Yeni yasanın bir başka önemli tarafı AR-GE çalışmalarında ortak araştırma merkezlerinin kurulmasının önünün açılmış olması. Bu düzenlemeyle birlikte devlet üniversitelerinin de, AR-GE merkezlerinde kristalize olan ve kapitalist sanayinin piyasa ihtiyaçlarına endekslenen araştırmalara yedeklenmesi öngörülüyor. Böylece, bu sefer daha farklı bir kapıdan, devlet üniversitelerinin bilimsel araştırma potansiyelleri, piyasa gereksinimlerine indirgeniyor.

Bu anlayışın bir sonucu olarak, üniversitelerin ulusal ve uluslararası projelere katılımı için Hazine ve Maliye Bakanlığı ile Strateji ve Bütçe Başkanlığı’nın uygun görüşü şart koşuluyor. Yasaya göre bu bakanlıkların uygun görüşü uyarınca üniversitelerin ulusal veya uluslararası kuruluşlar tarafından desteklenen projelerine, toplam proje bedelinin yüzde 30’unu aşmamak kaydıyla kaynak aktarılabilecek. Böylece üniversitelerin projelere katılımının Türk ve dünya kapitalizminin ihtiyaçları doğrultusunda organize edilmesi bu bakanlıklarca denetlenecek. Genel olarak toplumun ihtiyaçlarına odaklanan projelerin fon bulabilmesi ise – bu bakanlıkların çalışma mantığı ve hedefleri düşünüldüğünde – çok mümkün gözükmüyor.

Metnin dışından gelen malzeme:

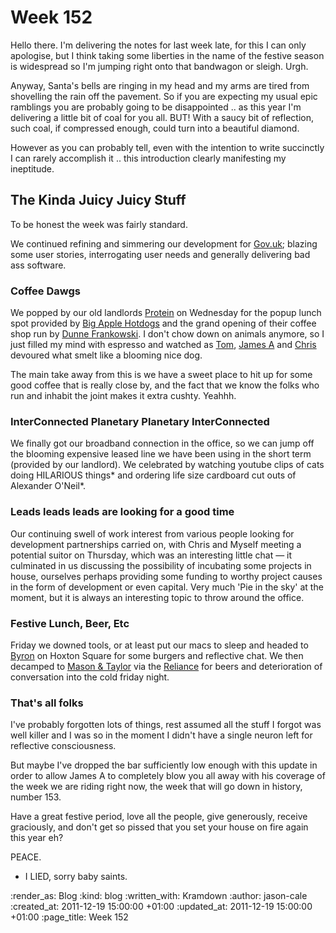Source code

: Week 152
========

Hello there. I'm delivering the notes for last week late, for this I can only apologise, but I think taking some liberties in the name of the festive season is widespread so I'm jumping right onto that bandwagon or sleigh. Urgh.

Anyway, Santa's bells are ringing in my head and my arms are tired from shovelling the rain off the pavement. So if you are expecting my usual epic ramblings you are probably going to be disappointed .. as this year I'm delivering a little bit of coal for you all. BUT! With a saucy bit of reflection, such coal, if compressed enough, could turn into a beautiful diamond.

However as you can probably tell, even with the intention to write succinctly I can rarely accomplish it .. this introduction clearly manifesting my ineptitude.

## The Kinda Juicy Juicy Stuff

To be honest the week was fairly standard.

We continued refining and simmering our development for [Gov.uk](https://github.com/alphagov/); blazing some user stories, interrogating user needs and generally delivering bad ass software.

### Coffee Dawgs

We popped by our old landlords [Protein](http://prote.in/) on Wednesday for the popup lunch spot provided by [Big Apple Hotdogs](http://www.bigapplehotdogs.com/) and the grand opening of their coffee shop run by [Dunne Frankowski](http://dunnefrankowski.tumblr.com/). I don't chow down on animals anymore, so I just filled my mind with espresso and watched as [Tom](http://tomafro.net/), [James A](http://interblah.net/) and [Chris](http://chrisroos.co.uk/) devoured what smelt like a blooming nice dog.

The main take away from this is we have a sweet place to hit up for some good coffee that is really close by, and the fact that we know the folks who run and inhabit the joint makes it extra cushty. Yeahhh.

### InterConnected Planetary Planetary InterConnected

We finally got our broadband connection in the office, so we can jump off the blooming expensive leased line we have been using in the short term (provided by our landlord). We celebrated by watching youtube clips of cats doing HILARIOUS things* and ordering life size cardboard cut outs of Alexander O'Neil*.

### Leads leads leads are looking for a good time

Our continuing swell of work interest from various people looking for development partnerships carried on, with Chris and Myself meeting a potential suitor on Thursday, which was an interesting little chat — it culminated in us discussing the possibility of incubating some projects in house, ourselves perhaps providing some funding to worthy project causes in the form of development or even capital. Very much 'Pie in the sky' at the moment, but it is always an interesting topic to throw around the office.

### Festive Lunch, Beer, Etc

Friday we downed tools, or at least put our macs to sleep and headed to [Byron](http://www.byronhamburgers.com/) on Hoxton Square for some burgers and reflective chat. We then decamped to [Mason & Taylor](http://www.masonandtaylor.co.uk/) via the [Reliance](http://www.beerintheevening.com/pubs/s/61/6129/Reliance/Old_Street) for beers and deterioration of conversation into the cold friday night.

### That's all folks

I've probably forgotten lots of things, rest assumed all the stuff I forgot was well killer and I was so in the moment I didn't have a single neuron left for reflective consciousness.

But maybe I've dropped the bar sufficiently low enough with this update in order to allow James A to completely blow you all away with his coverage of the week we are riding right now, the week that will go down in history, number 153.

Have a great festive period, love all the people, give generously, receive graciously, and don't get so pissed that you set your house on fire again this year eh?

PEACE.

* I LIED, sorry baby saints.

:render_as: Blog
:kind: blog
:written_with: Kramdown
:author: jason-cale
:created_at: 2011-12-19 15:00:00 +01:00
:updated_at: 2011-12-19 15:00:00 +01:00
:page_title: Week 152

Yeni yasa, bir süre önce bir muhalefet partisi kurmasıyla yeniden gündeme gelen Davutoğlu’na yakınlığıyla bilinen Şehir Üniversitesi’nin kapatılmasını öngörerek, aslında eğitim sistemi ile politikalarının ve düzenlemelerinin, rejim içi güç ve iktidar mücadelelerinde açıkça kullanıldığını bir kere daha ortaya koydu. Bu, eğitim politikalarının belirli toplumsal grupların belirli ekonomik ve siyasal çıkarlarından bağımsız olarak yorumlanamayacağını bir kere daha ispatlarken, genel olarak bu politikaların işçilerin ve öğrencilerin çıkarları uyarınca oluşturulmasının zorunluluk olduğunu da hatırlattı.

Yeni YÖK Yasası eğitimin genelinde senelerdir sürmekte olan krizin bir sonucu ve dahası, o krizin artık yeni nedenlerinden de birisi. Rejimin dönemlik çıkarları uyarınca hayata geçirilmek istenen kısmî yasal değişikliklerle eğitimde süren yapısal krizin üstesinden gelmek mümkün olamaz. Bu krizin çözümü üniversite bileşenlerinin; yani işçilerin, eğitimcilerin ve öğrencilerin gündemidir. Bu bağlamda YÖK’ün kaldırılması haklı bir talep olmayı sürdürürken, üniversitelerde işçi-öğrenci yönetimi perspektifi de bize çözümü göstermeyi sürdürüyor.